Looked into getting a newer one and could not believe the $$ they were pulling.. so that was out of the question. Then i found this Case 1594 for 5k and bought it.. i have dumped almost $700 back at it to make it decent to operate most of that was for glass.
I just found a Case inline with kicker for 15k not far from me. Ill try and get over to look at it and see if its worth that ? Its an 8530 i think?


----------



## wentworth6 (Jun 26, 2015)

Just started this year with a inline. Will never go back. eats hay bales are very uniform. hydraulic tensioner is great


----------



## thendrix (May 14, 2015)

somedevildawg said:


> Must be orange  purty sure kubota and allis never made a baler.....you'll be ok


Allis made a few square balers. Good balers but are dang near impossible to get parts for without a parts machine or a machine shop


----------



## YODA (Oct 24, 2013)

Vol said:


> A older Hesston or a later MF/Hesston(1835) would be a great choice for you for consistent bales that will operate behind a 40 hp tractor.
> 
> Regards, Mike


I agree - love my Hesston 4550. Had it 4 years now. And for those that say 40 HP is not enough, I only have 26.5 PTO and am at 6500 feet, so probably less, and it runs fine, even at less than 540 RPM. The inline fits thru smaller gates. and has less moving parts and takes up less storage space. They also have much less dynamic loading on the tractor. I have run both. I can also get beautiful 50 to 55 lb bales with no issues. No banana bales either. The inline is also much more tolerant of varying windrows. You can easily handle the current MF 1836 or possibly the next model up. Only difference is the pick up head width. Hope this helps


----------



## paoutdoorsman (Apr 23, 2016)

What models would be considered an "older Hesston"?


----------



## Vol (Jul 5, 2009)

paoutdoorsman said:


> What models would be considered an "older Hesston"?

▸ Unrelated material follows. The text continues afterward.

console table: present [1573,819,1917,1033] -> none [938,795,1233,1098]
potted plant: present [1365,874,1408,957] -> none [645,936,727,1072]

The 45 series.....4550, 4570 and 4590.

Regards, Mike


----------



## YODA (Oct 24, 2013)

somedevildawg said:


> Must be orange  purty sure kubota and allis never made a baler.....you'll be ok


Never say never - Kubota now has their own balers and other hay equipment  - they bought out Keverland


----------



## YODA (Oct 24, 2013)

Vol said:


> The 45 series.....4550, 4570 and 4590.
> 
> Regards, Mike


Also under the New Idea brand (Agro) and Case/IH. Now Massy/ Hesston. If you do a search I believe you can find the history. Many of the current parts fit my older Hesston - things have not changed much.

One thing to check, When Massy/Hesston came out with the 1840 a lot of folks traided up. So there may be some good used one around. That model is one of the top rated balers around depending on who you ask and what test was done where.  For the bigger tractors that model is one hay eating monster - at least around here.


----------



## Dill (Nov 5, 2010)

So I'm not the only one that can't stand Padulas. The problem here is Deere corporate wants dealers to have huge showrooms and be churning lots of small stuff around here. So they closed the actual farm dealers and gave us state monopoly dealers.

But on topic I agree with the inline, I went with a CIH 8530 just cause that's what showed up at the auction. But I'll never go back to a traditional offset.


----------



## Maxzillian (Sep 11, 2014)

YODA said:


> Also under the New Idea brand (Agro) and Case/IH. Now Massy/ Hesston. If you do a search I believe you can find the history. Many of the current parts fit my older Hesston - things have not changed much.
> 
> One thing to check, When Massy/Hesston came out with the 1840 a lot of folks traided up. So there may be some good used one around. That model is one of the top rated balers around depending on who you ask and what test was done where.  For the bigger tractors that model is one hay eating monster - at least around here.


Hesston, New Idea, AGCO, Massey, Challenger, Case... It's been cross-branded a bit. Each row represents one model of baler:

14x18" Balers:

-Hesston 4500

-Hesston 4550, New Idea 7205, AGCO 7105, Massey 1835/1836, Case 8520

-Hesston 4570, New Idea 7210, AGCO 7110, Massey 1837/1838, Challenger SB34/1838, Case 8530

-Hesston 4590, New Idea 7215, AGCO 7115, Massey 1839/1840, Challenger SB36/1840, Case 8545

16x18" Balers:

-Hesston 4600, Case 8540

-Hesston 4650, Case 8550

-Hesston 4655, New Idea 7220, AGCO 7120, Massey 1841/1842, Challenger SB44/1842, Case 8555

The Massey/Challenger 1836/1838/1840/1842 are the newest iterations and have some small changes over past models such as the tension pump, twine boxes, etc.


----------



## YODA (Oct 24, 2013)

Where were you years ago when I was looking. This is a fascistic list that should be saved some were for others.

As for my self, I am saving it - however with my senior moments I am not sure if I can find it again


----------